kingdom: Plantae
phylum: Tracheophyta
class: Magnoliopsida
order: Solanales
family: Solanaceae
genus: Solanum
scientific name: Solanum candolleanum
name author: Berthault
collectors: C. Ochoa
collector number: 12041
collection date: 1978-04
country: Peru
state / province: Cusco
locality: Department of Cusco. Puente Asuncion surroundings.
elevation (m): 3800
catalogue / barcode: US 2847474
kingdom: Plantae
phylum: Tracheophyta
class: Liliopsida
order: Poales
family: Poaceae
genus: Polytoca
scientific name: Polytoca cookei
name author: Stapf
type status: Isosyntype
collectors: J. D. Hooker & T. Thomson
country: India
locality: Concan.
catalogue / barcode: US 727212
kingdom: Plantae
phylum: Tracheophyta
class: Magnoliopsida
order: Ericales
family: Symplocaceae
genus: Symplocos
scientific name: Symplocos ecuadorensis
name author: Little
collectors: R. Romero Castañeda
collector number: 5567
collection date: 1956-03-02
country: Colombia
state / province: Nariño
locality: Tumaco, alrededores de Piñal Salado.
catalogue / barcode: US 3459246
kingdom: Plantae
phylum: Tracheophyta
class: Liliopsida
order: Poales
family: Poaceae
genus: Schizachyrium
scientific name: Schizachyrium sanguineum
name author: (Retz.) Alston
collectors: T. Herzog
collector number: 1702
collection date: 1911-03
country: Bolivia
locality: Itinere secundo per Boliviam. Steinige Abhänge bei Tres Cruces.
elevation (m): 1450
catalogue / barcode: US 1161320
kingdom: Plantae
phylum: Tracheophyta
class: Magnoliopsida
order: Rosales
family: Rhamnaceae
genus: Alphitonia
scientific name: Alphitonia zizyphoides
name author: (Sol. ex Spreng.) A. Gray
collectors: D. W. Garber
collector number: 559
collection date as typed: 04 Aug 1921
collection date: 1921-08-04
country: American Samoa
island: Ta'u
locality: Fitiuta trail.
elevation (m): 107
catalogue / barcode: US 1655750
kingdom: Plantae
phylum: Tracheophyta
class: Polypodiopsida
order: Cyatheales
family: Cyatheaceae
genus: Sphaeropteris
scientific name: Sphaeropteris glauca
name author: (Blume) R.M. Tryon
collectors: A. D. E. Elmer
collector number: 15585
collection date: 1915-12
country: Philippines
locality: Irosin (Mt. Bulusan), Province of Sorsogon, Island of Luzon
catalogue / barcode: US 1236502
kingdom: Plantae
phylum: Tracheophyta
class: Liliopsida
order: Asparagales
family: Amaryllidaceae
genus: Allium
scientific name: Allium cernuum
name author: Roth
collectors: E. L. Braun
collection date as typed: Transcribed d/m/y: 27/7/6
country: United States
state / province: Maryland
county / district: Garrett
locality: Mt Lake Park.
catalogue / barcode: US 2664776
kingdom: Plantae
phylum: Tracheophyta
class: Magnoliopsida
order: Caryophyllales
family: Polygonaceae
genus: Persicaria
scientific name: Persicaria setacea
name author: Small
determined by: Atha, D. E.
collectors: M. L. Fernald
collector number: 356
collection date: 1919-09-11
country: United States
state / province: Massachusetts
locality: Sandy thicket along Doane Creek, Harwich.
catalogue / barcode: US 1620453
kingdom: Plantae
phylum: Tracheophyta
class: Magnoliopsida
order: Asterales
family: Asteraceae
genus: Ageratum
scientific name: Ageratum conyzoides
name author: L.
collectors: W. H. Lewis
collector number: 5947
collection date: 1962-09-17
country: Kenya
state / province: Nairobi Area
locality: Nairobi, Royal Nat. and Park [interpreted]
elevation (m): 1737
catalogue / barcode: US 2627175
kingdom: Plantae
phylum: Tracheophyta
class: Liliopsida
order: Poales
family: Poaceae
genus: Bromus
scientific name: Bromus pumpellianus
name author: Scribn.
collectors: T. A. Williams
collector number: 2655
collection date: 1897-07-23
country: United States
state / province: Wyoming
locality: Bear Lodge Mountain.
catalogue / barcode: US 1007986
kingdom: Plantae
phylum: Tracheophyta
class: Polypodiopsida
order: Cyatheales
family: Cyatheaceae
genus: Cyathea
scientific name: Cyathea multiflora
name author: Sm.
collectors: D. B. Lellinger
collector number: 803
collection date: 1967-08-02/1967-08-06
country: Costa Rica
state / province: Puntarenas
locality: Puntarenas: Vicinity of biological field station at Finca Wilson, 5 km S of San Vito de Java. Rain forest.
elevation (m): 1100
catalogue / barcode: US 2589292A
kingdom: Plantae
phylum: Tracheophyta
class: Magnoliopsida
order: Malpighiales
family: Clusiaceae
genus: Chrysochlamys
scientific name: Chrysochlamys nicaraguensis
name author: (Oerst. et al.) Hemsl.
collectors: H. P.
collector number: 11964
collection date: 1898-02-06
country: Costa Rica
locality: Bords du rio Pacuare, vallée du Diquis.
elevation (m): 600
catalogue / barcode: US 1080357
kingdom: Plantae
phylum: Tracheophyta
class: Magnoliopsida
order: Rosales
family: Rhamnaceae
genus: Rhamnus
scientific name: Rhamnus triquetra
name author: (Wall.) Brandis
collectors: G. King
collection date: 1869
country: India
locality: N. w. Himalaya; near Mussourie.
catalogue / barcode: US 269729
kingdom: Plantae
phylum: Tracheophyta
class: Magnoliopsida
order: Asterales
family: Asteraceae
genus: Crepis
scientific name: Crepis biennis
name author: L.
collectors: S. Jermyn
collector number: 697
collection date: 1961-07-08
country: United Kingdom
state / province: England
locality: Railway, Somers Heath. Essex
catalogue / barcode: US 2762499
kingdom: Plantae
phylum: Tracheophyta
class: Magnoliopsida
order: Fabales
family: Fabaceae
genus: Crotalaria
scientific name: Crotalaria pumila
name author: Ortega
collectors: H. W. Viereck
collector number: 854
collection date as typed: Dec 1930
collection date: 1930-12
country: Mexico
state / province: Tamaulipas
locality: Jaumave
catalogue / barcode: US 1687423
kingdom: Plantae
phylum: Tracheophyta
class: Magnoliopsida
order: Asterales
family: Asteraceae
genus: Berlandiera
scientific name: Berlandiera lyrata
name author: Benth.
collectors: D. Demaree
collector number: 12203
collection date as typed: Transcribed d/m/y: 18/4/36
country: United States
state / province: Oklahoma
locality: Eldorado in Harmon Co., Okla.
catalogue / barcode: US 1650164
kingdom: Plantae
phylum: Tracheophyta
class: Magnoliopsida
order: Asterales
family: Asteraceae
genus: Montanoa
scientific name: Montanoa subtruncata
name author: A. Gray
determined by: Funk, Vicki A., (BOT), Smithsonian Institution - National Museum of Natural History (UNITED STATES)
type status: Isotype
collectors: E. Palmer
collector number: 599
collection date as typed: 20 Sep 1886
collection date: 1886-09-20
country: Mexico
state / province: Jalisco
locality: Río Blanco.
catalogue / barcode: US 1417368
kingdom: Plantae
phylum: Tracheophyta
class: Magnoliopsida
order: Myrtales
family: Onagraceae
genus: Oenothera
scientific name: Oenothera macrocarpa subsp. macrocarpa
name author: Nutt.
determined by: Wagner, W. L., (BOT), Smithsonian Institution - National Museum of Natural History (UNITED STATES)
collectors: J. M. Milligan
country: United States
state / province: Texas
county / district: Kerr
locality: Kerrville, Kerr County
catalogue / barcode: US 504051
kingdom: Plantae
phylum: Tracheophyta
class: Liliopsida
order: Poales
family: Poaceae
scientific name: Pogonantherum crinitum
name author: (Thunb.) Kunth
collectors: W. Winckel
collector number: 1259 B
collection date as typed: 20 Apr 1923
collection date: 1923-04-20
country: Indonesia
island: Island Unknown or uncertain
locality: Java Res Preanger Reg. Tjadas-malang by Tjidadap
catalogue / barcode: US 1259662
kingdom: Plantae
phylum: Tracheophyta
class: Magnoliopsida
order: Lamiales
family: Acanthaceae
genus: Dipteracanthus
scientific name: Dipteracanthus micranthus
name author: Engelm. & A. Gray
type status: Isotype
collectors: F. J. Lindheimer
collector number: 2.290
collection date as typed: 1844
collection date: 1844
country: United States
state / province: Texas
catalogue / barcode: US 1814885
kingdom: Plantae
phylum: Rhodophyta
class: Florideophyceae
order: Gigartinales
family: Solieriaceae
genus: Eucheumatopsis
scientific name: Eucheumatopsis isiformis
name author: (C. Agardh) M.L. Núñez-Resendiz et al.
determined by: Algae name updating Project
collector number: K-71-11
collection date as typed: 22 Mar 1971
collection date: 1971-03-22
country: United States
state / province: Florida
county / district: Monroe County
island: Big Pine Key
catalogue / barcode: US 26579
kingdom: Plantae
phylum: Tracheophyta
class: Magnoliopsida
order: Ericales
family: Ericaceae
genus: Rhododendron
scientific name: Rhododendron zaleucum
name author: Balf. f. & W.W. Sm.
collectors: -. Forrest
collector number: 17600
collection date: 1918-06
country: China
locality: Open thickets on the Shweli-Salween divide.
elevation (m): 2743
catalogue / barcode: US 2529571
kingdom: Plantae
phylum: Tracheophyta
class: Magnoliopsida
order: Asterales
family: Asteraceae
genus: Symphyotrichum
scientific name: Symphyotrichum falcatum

● WRITTEN EXERCISE:
Can you put everything from the line containing "name author: (C." down to the last line of the entries into a numbered list, skipping any blank lines?

● ANSWER TO THIS TASK:
1. name author: (C. Agardh) M.L. Núñez-Resendiz et al.
2. determined by: Algae name updating Project
3. collector number: K-71-11
4. collection date as typed: 22 Mar 1971
5. collection date: 1971-03-22
6. country: United States
7. state / province: Florida
8. county / district: Monroe County
9. island: Big Pine Key
10. catalogue / barcode: US 26579
11. kingdom: Plantae
12. phylum: Tracheophyta
13. class: Magnoliopsida
14. order: Ericales
15. family: Ericaceae
16. genus: Rhododendron
17. scientific name: Rhododendron zaleucum
18. name author: Balf. f. & W.W. Sm.
19. collectors: -. Forrest
20. collector number: 17600
21. collection date: 1918-06
22. country: China
23. locality: Open thickets on the Shweli-Salween divide.
24. elevation (m): 2743
25. catalogue / barcode: US 2529571
26. kingdom: Plantae
27. phylum: Tracheophyta
28. class: Magnoliopsida
29. order: Asterales
30. family: Asteraceae
31. genus: Symphyotrichum
32. scientific name: Symphyotrichum falcatum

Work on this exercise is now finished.